Source: Crohn’s & Colitis Foundation

Bones and Joints

1 Thrive by being active

Travis Small, an orthopedic surgeon with the Orthopaedic Center in Tulsa and the Center for Orthopaedic Reconstruction and Excellence in Jenks, says the most important preventive measure for healthy joints is maintaining a healthy weight.

“For every pound a person weighs, it places four pounds of stress on a knee or hip,” he says. “Maintaining an active lifestyle and an adequate diet of calcium and vitamin D are best preventive measures for bone health.”

Children should take in daily recommendations for vitamins and minerals, which lay a foundation for healthy bones when they become adults.

According to the International Osteoporosis Foundation, the skeletal system grows from birth and extends throughout the teenage years; it reaches maximum strength and size – peak bone mass – in early adulthood. An estimated 10 percent increase of peak bone mass in children reduces the risk of an osteoporotic fracture during adult life by 50 percent.

2 Osteoporosis and osteopenia

“Osteoporosis is a … common metabolic bone disease which primarily affects post-menopausal women – 25 percent of women over the age of 65,” Small says. “The current diagnostic test for this condition is a [dual-energy X-ray absorptiometry] scan, which utilizes radiographic images to classify between normal, osteopenia and osteoporosis.”

With osteopenia, bones have a lower density than normal. It can be a precursor to osteoporosis, but not everyone who has osteopenia develops osteoporosis.

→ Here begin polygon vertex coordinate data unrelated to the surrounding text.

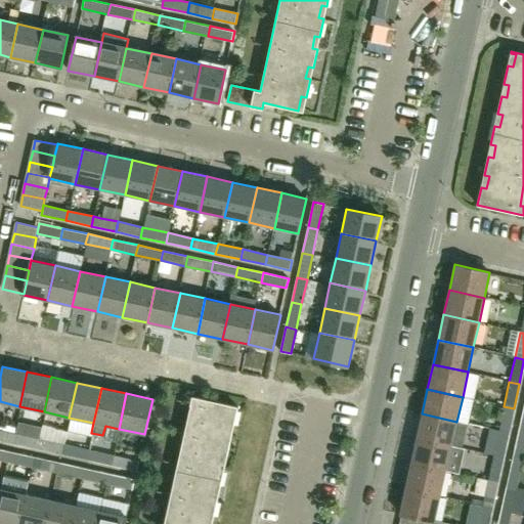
[(206,523),(209,514),(214,515),(218,497),(213,495),(215,484),(220,485),(224,467),(219,466),(222,453),(227,454),(231,436),(226,435),(229,423),(234,424),(237,406),(192,396),(164,523),(206,523)]
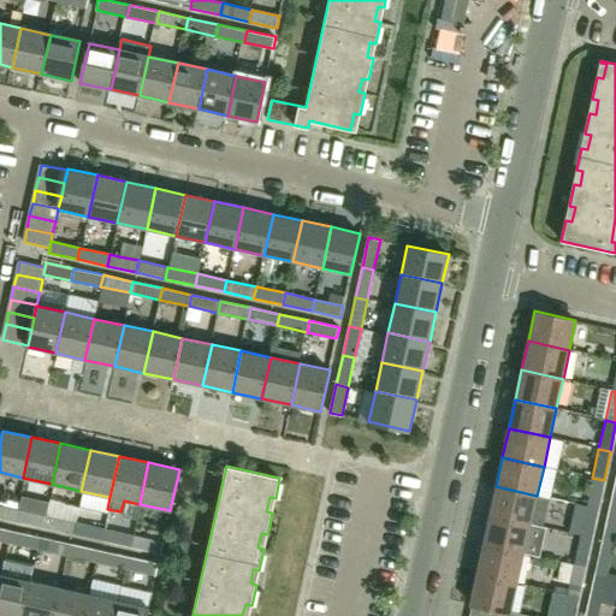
[(592,478),(586,507),(597,510),(604,480),(592,478)]
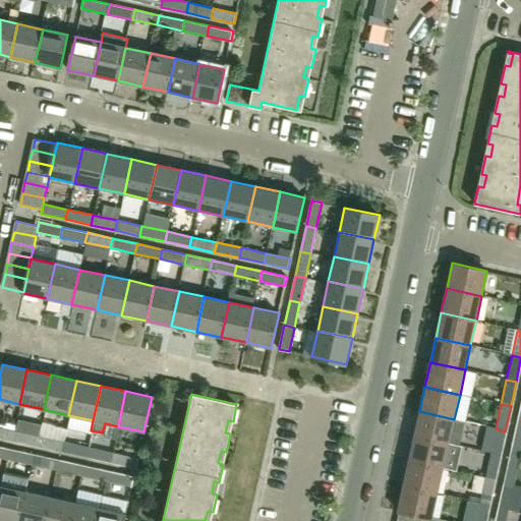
[(419,411),(414,437),(449,444),(460,447),(465,421),(454,419),(419,411)]
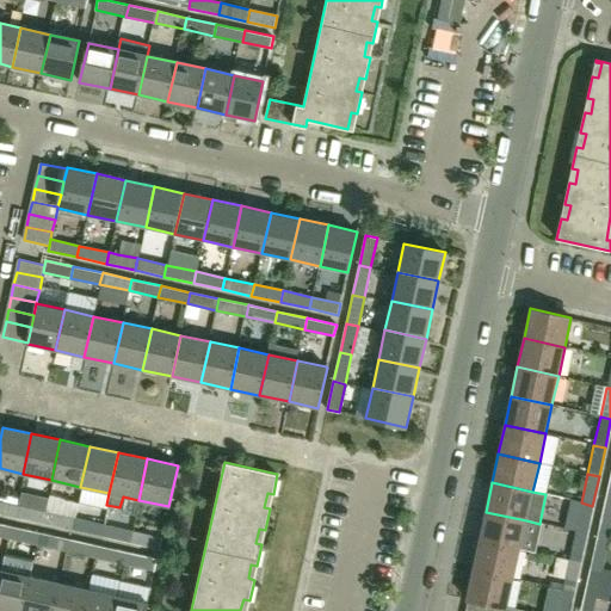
[(0,513),(13,517),(16,505),(0,501),(0,513)]
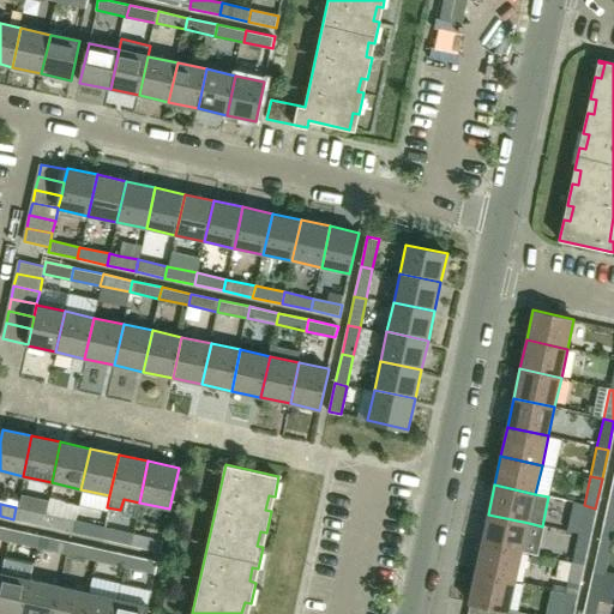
[(589,537),(595,509),(584,505),(577,534),(589,537)]
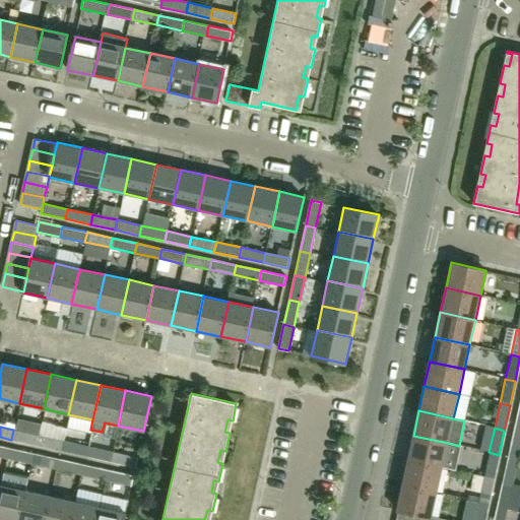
[(11,440),(36,446),(38,436),(13,430),(11,440)]
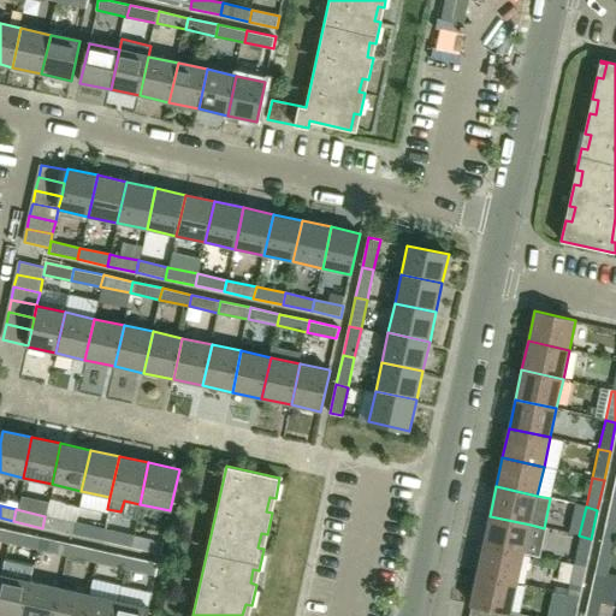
[(614,545),(615,535),(615,515),(609,514),(603,543),(614,545)]
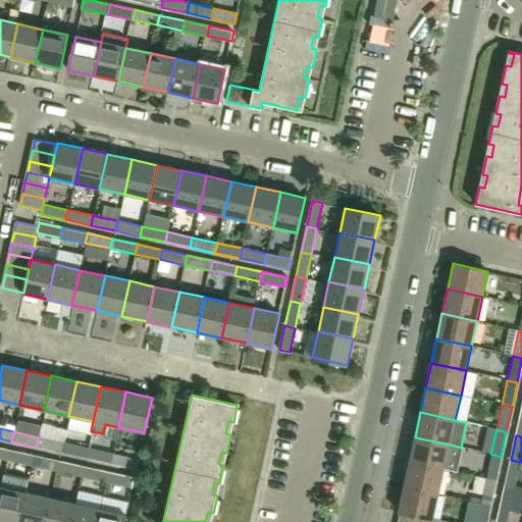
[(36,448),(61,453),(63,442),(38,437),(36,448)]
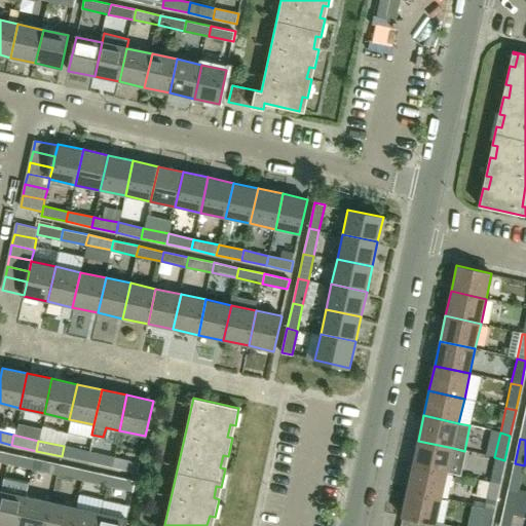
[(453,448),(418,441),(412,465),(447,473),(453,448)]
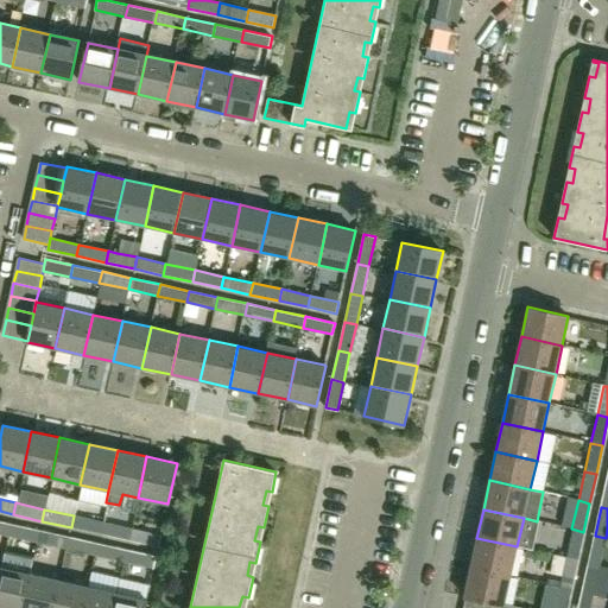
[(102,523),(74,515),(71,527),(100,533),(102,523)]
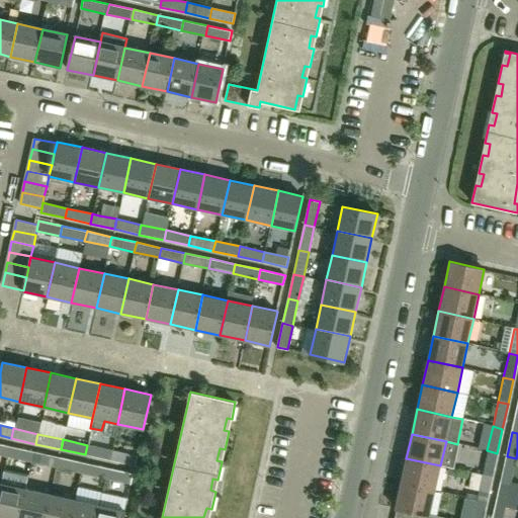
[(0,454),(7,456),(10,446),(0,443),(0,454)]
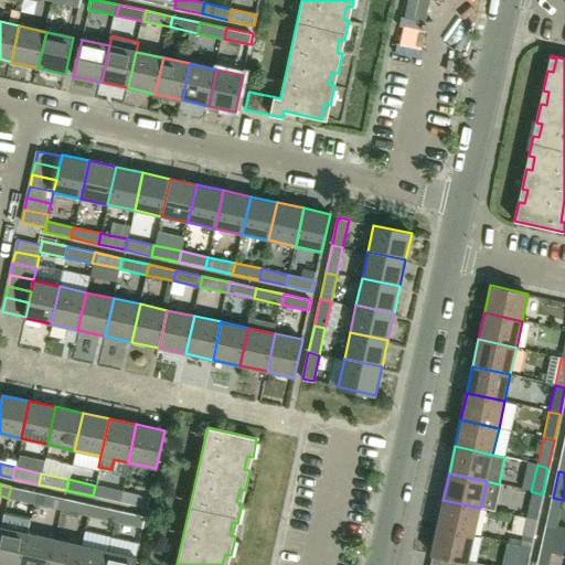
[(95,486),(93,496),(119,502),(121,491),(95,486)]
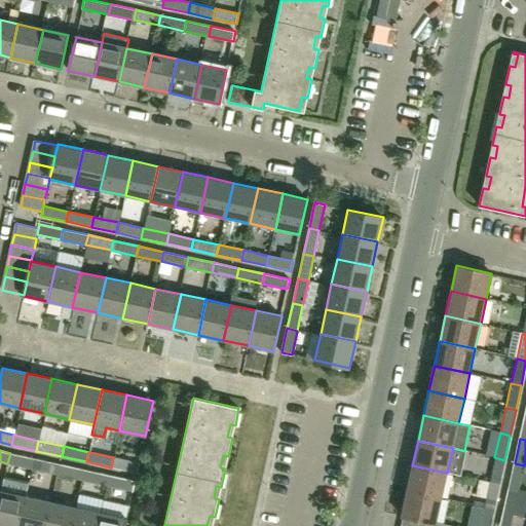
[(7,463),(32,468),(35,458),(10,453),(7,463)]
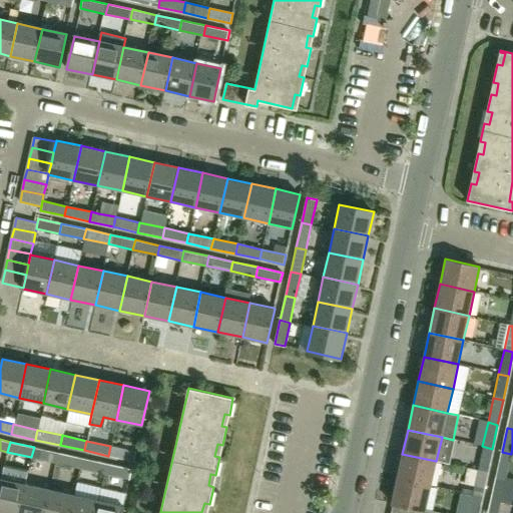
[(110,446),(108,456),(133,461),(136,452),(110,446)]
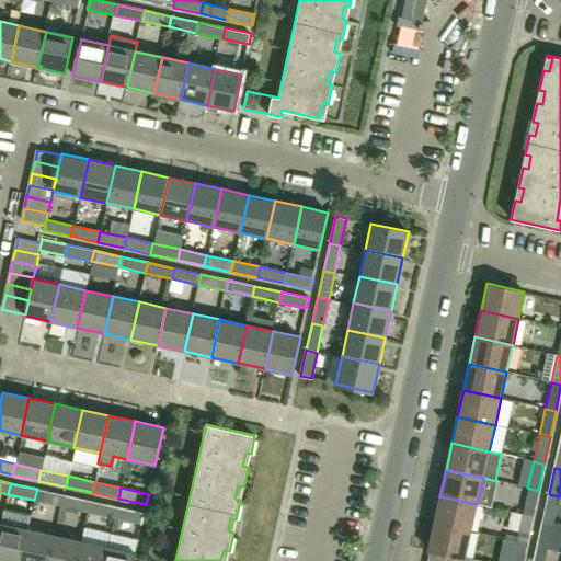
[(527,488),(522,515),(531,517),(538,491),(527,488)]
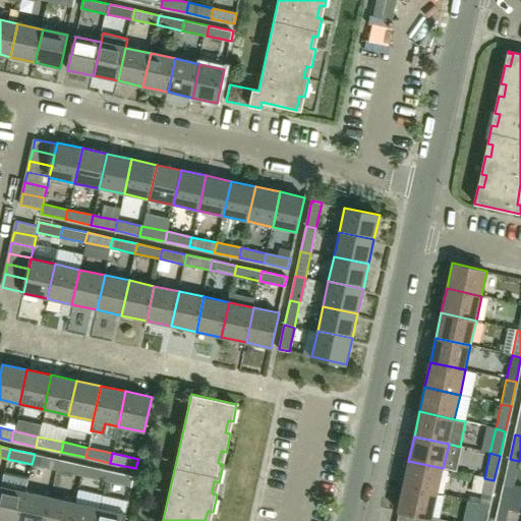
[(59,460),(35,454),(32,464),(57,470),(59,460)]
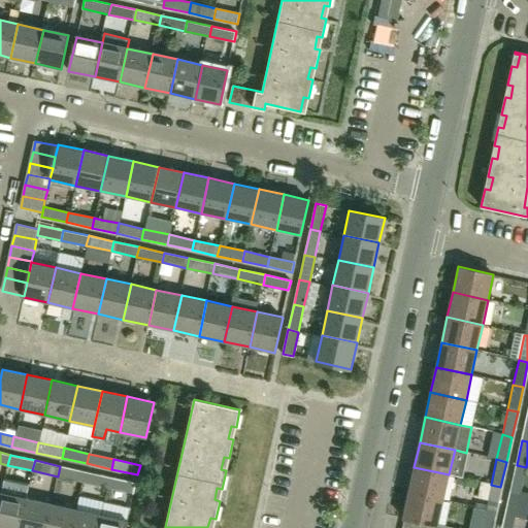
[(521,492),(526,467),(517,465),(510,490),(521,492)]
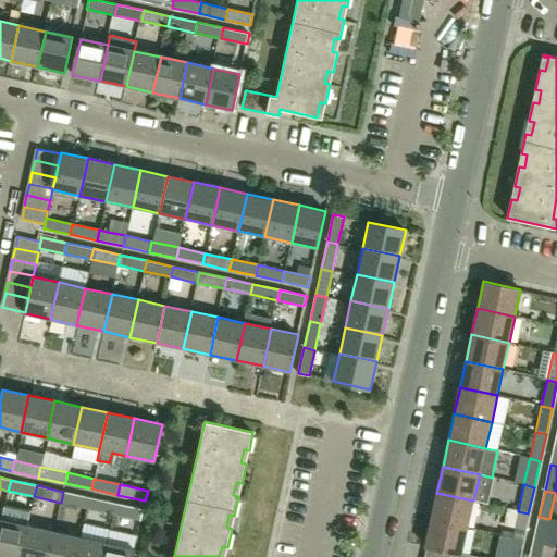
[(87,508),(89,497),(63,492),(61,503),(87,508)]
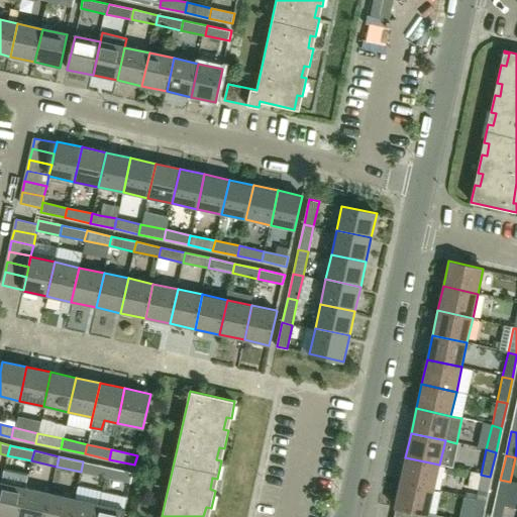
[(439,464),(405,457),(400,482),(434,490),(439,464)]
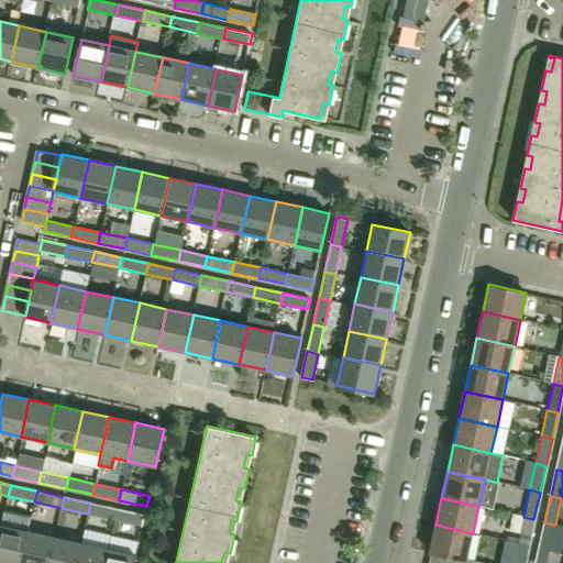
[(88,514),(114,519),(118,509),(90,503),(88,514)]
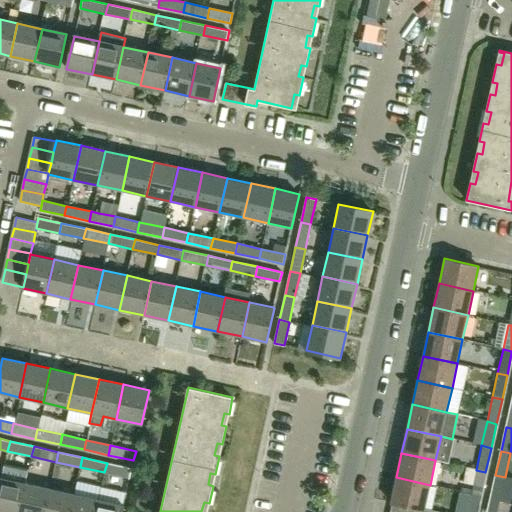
[(107,463),(104,472),(129,478),(132,468),(107,463)]
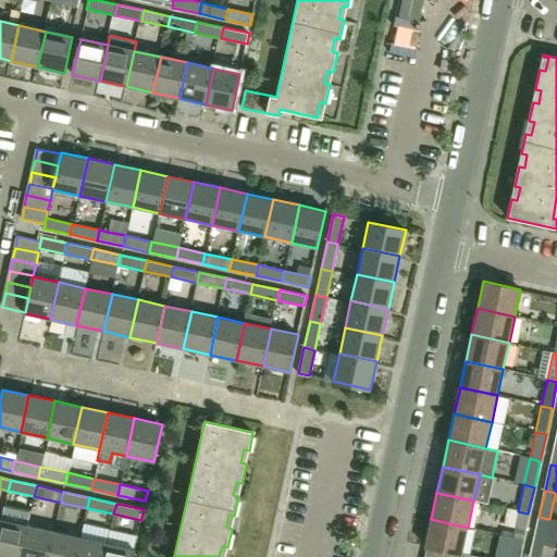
[(3,510),(2,519),(0,527),(0,556),(21,556),(28,524),(29,516),(3,510)]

“The best preventative measures for treatment are to maintain an active lifestyle and supplement your diet with calcium and vitamin D, which are easily obtained through dairy products such as milk, cheese and yogurt,” Small says. “It is also … beneficial to avoid smoking.”

He says several various medical treatments are available and approved by the Food and Drug Administration, including bisphosphonates and hormone replacement therapy, which should be prescribed by a medical specialists.

3 Technology

“Medically, the field of biologic treatments for joint care is … in its infancy,” Small says. “However, there is a significant amount of research utilizing genetics and cellular level treatments for the future.”

Small cites the increased number of computer- and robotic-assisted surgeries.

“The design and properties of materials used as implants [evolves] daily as a result of advances in technology through three-dimensional simulators and other computer-assisted technologies,” he says. “In … joint reconstruction, technology allows us to more accurately and precisely place knee and hip replacement components through less invasive means.”